Did you know?
Duiker means ‘diver’ in Afrikaans, and refers to this small antelope's habit of leaping into undergrowth to escape.
One of Africa’s smallest antelope, not much taller than a child’s ruler, lives in South Africa’s southern forests.
The tiny blue duiker can be spotted at dawn and dusk, when it is most active, looking for fallen fruits, flowers, fresh leaves and even bird eggs.
Not much taller than a scrub hare, it weighs between 4kg and 4.6kg.
Its colouring, as the name suggests, ranges from a reddish-brown (when young) through blue-grey to dark slate blue.
But that won’t be what draws your attention – mostly the only sign of a blue duiker will be a steady white flicker from its tail, a movement that helps it keep contact with its mate and its young. You’ll recognise it by the slits under its eyes – what zoologists call sub-orbital glands.
It rubs these against areas to mark its territory. Mated duiker also rub them against each other. They mostly mate for life, and are very affectionate, licking each other’s faces throughout the day.
When courting, the male will prance in front of the female, then nibble her back and shoulders. They’ll often play together, and usually produce one or two young (referred to as a lamb) a year.
In South Africa, they are mostly found in the dense thickets and coastal forests of KwaZulu-Natal through the Eastern Cape to around Tsitsikamma. Keep a lookout for them at Phinda Private Game Reserve, Mkuze Game Reserve and forested Ndumo Game Reserve, all in northern KwaZulu-Natal.
But they’re also found further north – in limited areas of Zimbabwe and Mozambique and in greater numbers in central and west Africa.
The populations have been isolated for many years. Their vulnerability to snaring (they traverse the same paths every day) has meant their numbers are decreasing.
Fortunately, though, there are some breeding programmes that are helping to boost their numbers.
Apart from keeping a beady eye out for them in forest clearings at the bookends of the day, you’ll be able to see them at the Featherbed Nature Reserve near Knysna, and at an endangered species breeding area at Mlilwane Game Reserve in Swaziland.
Travel tips & Planning info
Who to contact
Featherbed Nature Reserve
Tel: +27 (0)44 382 1693
Mlilwane Game Reserve
Big Game Parks, Swaziland
Tel: +268 2528 3943/4
How to get here
The easiest place to see blue duiker is at the Featherbed Nature Reserve in Knysna. To get to Knysna, take the N2 highway from Port Elizabeth. It’s about a four-hour drive. Or you can fly to George. From there, along the N2 highway, it takes about an hour. Once in Knysna, there is only one way of getting to the Featherbed Nature Reserve, and that is by boat across the beautiful estuary. There are a number of boats, including a spectacular paddle cruiser.
Around the area
Knysna is on the Garden Route. It is close to the Garden Route National Park, secret forests and ferns, has a lagoon and excellent restaurants. In the past, Knysna has been named first of the Top 100 Destinations in the World by TripAdvisor.
Tours to do
Why not take a township tour around Khayalethu and the Rastafarian Judah Square? Alternately you can visit the oyster beds by boat and taste the difference between wild and cultivated oysters.

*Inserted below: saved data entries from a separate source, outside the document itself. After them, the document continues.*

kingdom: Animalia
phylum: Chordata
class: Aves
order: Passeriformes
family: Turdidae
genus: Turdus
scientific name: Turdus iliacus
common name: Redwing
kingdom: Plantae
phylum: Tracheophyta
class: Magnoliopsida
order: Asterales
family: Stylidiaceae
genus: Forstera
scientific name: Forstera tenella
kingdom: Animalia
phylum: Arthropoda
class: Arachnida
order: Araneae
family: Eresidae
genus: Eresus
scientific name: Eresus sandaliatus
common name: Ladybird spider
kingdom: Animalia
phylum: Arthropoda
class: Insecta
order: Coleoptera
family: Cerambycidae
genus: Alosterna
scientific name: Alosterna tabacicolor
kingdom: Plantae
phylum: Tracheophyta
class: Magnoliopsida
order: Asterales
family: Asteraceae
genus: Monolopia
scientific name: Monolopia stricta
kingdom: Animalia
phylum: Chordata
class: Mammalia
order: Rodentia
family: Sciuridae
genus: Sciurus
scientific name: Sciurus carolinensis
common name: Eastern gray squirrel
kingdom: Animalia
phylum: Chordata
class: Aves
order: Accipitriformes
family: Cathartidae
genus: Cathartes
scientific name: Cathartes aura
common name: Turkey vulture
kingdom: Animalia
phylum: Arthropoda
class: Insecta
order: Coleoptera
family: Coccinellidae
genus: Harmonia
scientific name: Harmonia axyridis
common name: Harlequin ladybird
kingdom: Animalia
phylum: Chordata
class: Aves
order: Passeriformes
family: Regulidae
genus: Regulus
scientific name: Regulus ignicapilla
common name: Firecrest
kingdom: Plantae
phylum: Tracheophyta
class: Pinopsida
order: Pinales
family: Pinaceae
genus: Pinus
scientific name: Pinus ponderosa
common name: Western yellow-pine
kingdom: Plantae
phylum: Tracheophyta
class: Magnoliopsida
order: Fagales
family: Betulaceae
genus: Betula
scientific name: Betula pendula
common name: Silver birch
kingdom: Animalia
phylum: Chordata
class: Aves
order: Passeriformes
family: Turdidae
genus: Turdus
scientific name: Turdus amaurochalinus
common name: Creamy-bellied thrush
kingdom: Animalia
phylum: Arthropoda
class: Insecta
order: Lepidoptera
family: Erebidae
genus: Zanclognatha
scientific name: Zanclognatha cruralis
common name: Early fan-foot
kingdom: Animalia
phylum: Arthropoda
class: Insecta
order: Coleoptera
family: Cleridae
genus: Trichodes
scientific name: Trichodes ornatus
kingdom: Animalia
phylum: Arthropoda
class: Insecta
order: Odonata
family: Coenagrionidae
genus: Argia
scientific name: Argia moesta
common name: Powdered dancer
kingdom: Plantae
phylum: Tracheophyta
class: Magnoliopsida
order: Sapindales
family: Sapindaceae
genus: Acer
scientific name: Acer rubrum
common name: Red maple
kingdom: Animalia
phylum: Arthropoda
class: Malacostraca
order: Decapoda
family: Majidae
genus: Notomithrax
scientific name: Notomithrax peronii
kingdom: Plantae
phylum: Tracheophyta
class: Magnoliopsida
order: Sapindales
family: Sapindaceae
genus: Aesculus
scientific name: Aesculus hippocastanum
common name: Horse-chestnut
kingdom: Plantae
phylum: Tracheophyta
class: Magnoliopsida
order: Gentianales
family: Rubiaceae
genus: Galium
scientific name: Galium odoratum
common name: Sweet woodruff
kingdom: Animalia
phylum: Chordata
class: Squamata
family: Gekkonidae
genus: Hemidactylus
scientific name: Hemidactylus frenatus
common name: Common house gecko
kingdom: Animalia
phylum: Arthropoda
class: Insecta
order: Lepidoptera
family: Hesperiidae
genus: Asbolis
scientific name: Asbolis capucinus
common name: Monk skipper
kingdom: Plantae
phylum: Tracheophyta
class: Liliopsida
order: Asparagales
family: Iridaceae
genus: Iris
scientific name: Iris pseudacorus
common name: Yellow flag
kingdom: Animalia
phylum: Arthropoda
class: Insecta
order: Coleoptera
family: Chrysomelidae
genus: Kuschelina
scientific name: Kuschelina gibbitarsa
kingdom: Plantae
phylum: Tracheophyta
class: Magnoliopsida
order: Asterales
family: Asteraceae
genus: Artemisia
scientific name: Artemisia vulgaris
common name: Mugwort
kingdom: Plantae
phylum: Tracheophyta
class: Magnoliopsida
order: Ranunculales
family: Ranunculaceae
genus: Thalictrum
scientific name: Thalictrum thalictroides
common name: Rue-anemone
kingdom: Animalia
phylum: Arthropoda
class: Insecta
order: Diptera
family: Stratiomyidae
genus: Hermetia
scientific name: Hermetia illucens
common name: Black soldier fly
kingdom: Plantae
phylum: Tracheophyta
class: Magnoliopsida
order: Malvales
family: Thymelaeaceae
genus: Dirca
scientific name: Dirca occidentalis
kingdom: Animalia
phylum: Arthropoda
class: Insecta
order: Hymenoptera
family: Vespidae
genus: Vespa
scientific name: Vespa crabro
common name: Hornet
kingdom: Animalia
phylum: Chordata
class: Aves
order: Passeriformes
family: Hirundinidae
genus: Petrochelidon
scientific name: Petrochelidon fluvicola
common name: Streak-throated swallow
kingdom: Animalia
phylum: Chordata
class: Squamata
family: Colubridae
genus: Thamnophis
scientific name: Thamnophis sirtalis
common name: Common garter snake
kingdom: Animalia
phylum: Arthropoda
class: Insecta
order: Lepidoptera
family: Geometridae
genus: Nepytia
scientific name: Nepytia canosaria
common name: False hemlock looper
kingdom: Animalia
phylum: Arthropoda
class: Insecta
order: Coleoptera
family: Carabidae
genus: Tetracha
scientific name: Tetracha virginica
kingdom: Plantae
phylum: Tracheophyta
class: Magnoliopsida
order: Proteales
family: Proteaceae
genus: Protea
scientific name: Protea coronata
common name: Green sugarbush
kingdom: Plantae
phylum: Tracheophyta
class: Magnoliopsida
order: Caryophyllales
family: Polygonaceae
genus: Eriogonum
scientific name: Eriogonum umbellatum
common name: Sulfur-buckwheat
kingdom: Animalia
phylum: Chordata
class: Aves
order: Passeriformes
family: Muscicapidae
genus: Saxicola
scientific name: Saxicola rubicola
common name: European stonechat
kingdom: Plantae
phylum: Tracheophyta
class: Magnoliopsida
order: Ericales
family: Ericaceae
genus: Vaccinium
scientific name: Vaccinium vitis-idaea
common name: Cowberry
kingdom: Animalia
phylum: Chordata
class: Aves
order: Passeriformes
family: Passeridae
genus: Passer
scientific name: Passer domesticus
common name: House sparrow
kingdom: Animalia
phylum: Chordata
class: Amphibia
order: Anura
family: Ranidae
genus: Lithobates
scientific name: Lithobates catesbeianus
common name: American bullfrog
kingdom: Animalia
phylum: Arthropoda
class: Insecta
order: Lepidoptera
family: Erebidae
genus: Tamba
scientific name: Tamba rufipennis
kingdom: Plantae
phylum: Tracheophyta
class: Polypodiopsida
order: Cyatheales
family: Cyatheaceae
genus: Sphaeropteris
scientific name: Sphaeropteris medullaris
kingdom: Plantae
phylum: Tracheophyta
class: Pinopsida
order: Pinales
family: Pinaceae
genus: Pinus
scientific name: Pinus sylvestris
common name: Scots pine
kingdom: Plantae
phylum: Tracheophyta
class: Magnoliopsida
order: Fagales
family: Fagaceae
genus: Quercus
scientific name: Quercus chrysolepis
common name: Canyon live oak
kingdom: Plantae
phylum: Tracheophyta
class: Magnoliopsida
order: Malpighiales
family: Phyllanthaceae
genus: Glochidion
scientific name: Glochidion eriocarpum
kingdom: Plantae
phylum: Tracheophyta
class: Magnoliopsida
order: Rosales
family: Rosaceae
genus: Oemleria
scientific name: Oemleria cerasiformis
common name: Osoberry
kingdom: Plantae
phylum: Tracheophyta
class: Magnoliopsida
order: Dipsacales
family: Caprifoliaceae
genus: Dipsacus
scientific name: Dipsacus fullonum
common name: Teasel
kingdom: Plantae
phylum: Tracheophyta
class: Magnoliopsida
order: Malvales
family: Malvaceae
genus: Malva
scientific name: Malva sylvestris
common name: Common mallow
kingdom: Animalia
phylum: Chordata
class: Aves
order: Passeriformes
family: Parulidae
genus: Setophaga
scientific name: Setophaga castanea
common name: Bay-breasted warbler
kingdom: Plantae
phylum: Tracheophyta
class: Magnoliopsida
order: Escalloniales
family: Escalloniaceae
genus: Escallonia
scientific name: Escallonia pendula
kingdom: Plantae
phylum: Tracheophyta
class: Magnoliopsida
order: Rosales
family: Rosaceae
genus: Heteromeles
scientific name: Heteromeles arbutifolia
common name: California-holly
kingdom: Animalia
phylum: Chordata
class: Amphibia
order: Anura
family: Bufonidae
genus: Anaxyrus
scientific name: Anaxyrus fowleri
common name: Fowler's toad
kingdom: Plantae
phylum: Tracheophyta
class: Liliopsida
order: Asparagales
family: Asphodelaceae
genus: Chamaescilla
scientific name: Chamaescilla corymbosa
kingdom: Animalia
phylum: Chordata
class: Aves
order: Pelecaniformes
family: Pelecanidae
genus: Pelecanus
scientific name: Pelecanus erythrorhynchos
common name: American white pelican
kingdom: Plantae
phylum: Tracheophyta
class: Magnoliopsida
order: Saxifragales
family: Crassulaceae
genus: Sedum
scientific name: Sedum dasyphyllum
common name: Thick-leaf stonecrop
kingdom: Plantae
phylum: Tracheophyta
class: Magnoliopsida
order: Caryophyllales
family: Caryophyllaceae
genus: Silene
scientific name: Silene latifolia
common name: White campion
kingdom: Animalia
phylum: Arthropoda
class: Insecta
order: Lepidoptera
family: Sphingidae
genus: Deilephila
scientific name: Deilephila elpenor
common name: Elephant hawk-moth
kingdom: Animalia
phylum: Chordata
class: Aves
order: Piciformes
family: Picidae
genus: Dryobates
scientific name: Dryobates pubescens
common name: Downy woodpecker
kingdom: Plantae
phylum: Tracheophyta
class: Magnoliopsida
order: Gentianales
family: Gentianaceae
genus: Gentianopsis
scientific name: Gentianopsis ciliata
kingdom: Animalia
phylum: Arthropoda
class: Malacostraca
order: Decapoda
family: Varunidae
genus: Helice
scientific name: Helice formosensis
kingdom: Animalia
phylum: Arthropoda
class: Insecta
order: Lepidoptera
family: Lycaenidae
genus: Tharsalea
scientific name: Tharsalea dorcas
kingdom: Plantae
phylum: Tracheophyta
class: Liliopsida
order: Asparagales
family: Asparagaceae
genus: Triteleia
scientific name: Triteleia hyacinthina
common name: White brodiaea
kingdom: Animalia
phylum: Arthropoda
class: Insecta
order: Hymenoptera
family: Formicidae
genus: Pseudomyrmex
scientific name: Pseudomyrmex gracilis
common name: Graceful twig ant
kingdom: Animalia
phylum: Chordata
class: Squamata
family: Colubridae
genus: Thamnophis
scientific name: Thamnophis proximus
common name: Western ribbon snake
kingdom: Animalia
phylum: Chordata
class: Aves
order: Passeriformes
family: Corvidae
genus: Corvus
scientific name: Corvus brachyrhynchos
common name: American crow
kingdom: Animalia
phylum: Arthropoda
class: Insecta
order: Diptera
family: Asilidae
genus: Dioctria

You can opt for a 2.2km guided walk or a 4x4 ride.
What will it cost
If you’re staying for lunch, the 4-hour trip will cost approx R395. Excluding lunch, the trip will cost approx R275.
Length of stay
If you’re staying for lunch, you’ll leave at 10am and come back four hours later. If you opt for the meal-free trip, it will take three hours, and you will depart for the trip at 2.30pm.
What to pack
Bring comfortable walking shoes and your camera, as well as a hat and sunblock in the warmer months (October to March). In winter (June to August) it can be chilly on the boat, so bring a warm jacket.
Where to stay
Knysna, which is on the Garden Route, has plenty of accommodation. You could stay on a houseboat, at a backpacker's lodge or an upmarket game lodge.
Come to Knysna for the Oyster Festival (as much about sport as seafood) in July, the Rastafarian Earth Festival (usually held shortly afterwards), and the Naturally Knysna Festival in October.